Owasso was surveyed and platted in 1897 by Dr. Win, who made a great effort to assist in the town's growth. The Atchinson, Topeka and Santa Fe was at that time building a dam on its right-of-way to create a water supply to support its rail line. Dr. Win circulated a report that stated Owasso was to become the division point when the railroad company built a line to Locust Grove, Texas. (2) As a result, buildings sprang up overnight. Among businessmen who located in Owasso in 1897 were B. F. Finch, groceryman; J. B. Taylor, groceryman; N. R. Mounger, manager of the W. 0. Whitney Lumber Company; W. L. Smith, hotel keeper; J. T. Barnes, livery and mail route operator; the Troup Dry Goods Company; Dr. J. C. Chany, druggist; and Mr. Wilcox, blacksmith. These businesses were all located on Grant Avenue (now Broadway) between Oklahoma (now Atlanta) and Missouri (now Birch). (3)

The first residence in town was that of Preston Ballard, which was moved to Owasso from Elm Post Office, a nearby crossroads several miles southeast of Owasso. (4) Early residences were located between the rail line and Cedar from 2nd Street to 4th Avenue. Early doctors who settled in Owasso were Dr. J. R. Kirksey, Dr. R. Wheeler and Dr. J. C. Chany.

1898 was a year of changes. The town grew steadily due to the sale of the products of the fertile Bird Creek bottom lands and surrounding prairies. More businesses came to town, including Ballard and Overturf General Store and Smith Brother's General Store - N. C. and S. L. Smith, proprietors. (5) The first fraternal organization also came to Owasso in 1898; the Woodmen of the World met over Smith Brother's Store and had a membership of 38.

→ **SET OF TASKS**
1. In the passage on early Owasso, which fraternal organization came to town in 1898?
2. Repeat the part of the passage on early Owasso that opens with the words containing "The first residence" and closes with "J. C. Chany.".
3. Decide whether each statement agrees with the passage on early Owasso, answering yes or no and quoting the words that settle it: (a) Dr. Win surveyed and platted Owasso in 1897. (b) The Woodmen of the World had 50 members. (c) Preston Ballard's residence was moved to Owasso from Elm Post Office.

→ **DATASET CONTENT**
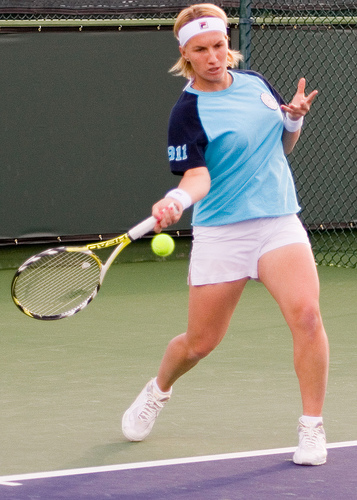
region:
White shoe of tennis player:
[118, 374, 174, 444]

→ **SET OF ANSWERS**
1. The Woodmen of the World.

2.
The first residence in town was that of Preston Ballard, which was moved to Owasso from Elm Post Office, a nearby crossroads several miles southeast of Owasso. (4) Early residences were located between the rail line and Cedar from 2nd Street to 4th Avenue. Early doctors who settled in Owasso were Dr. J. R. Kirksey, Dr. R. Wheeler and Dr. J. C. Chany.

3.
(a) Yes: "Owasso was surveyed and platted in 1897 by Dr. Win"
(b) No: "had a membership of 38"
(c) Yes: "The first residence in town was that of Preston Ballard, which was moved to Owasso from Elm Post Office"